**Task to carry out:** Please print the records, starting with the first line and going on through the line with "# Smart Contract", both ends included. Leave the pictures out of your answer.

**The data:**
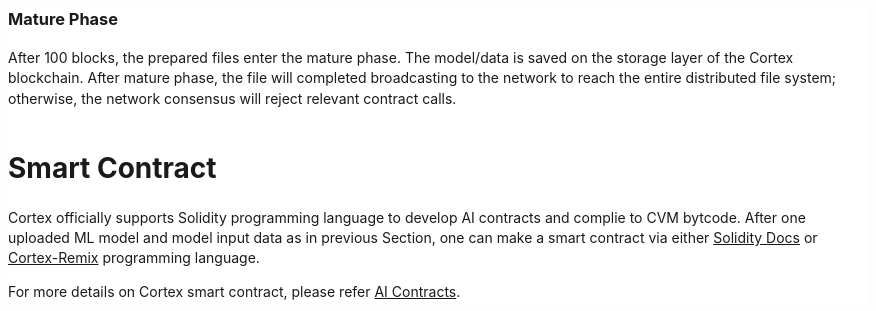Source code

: ### Mature Phase
After 100 blocks, the prepared files enter the mature phase. The model/data is saved on the storage layer of the Cortex blockchain. After mature phase, the file will completed broadcasting to the network to reach the entire distributed file system; otherwise, the network consensus will reject relevant contract calls.


# Smart Contract

Cortex officially supports Solidity programming language to develop AI contracts and complie to CVM bytcode. After one uploaded ML model and model input data as in previous Section, one can make a smart contract via either [Solidity Docs](https://solidity.readthedocs.org/en/latest/) or [Cortex-Remix](https://cerebro.cortexlabs.ai/remix) programming language.

For more details on Cortex smart contract, please refer [AI Contracts](https://github.com/CortexFoundation/tech-doc/blob/master/ai-contracts.md).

**Result:**
Source code

: ### Mature Phase
After 100 blocks, the prepared files enter the mature phase. The model/data is saved on the storage layer of the Cortex blockchain. After mature phase, the file will completed broadcasting to the network to reach the entire distributed file system; otherwise, the network consensus will reject relevant contract calls.


# Smart Contract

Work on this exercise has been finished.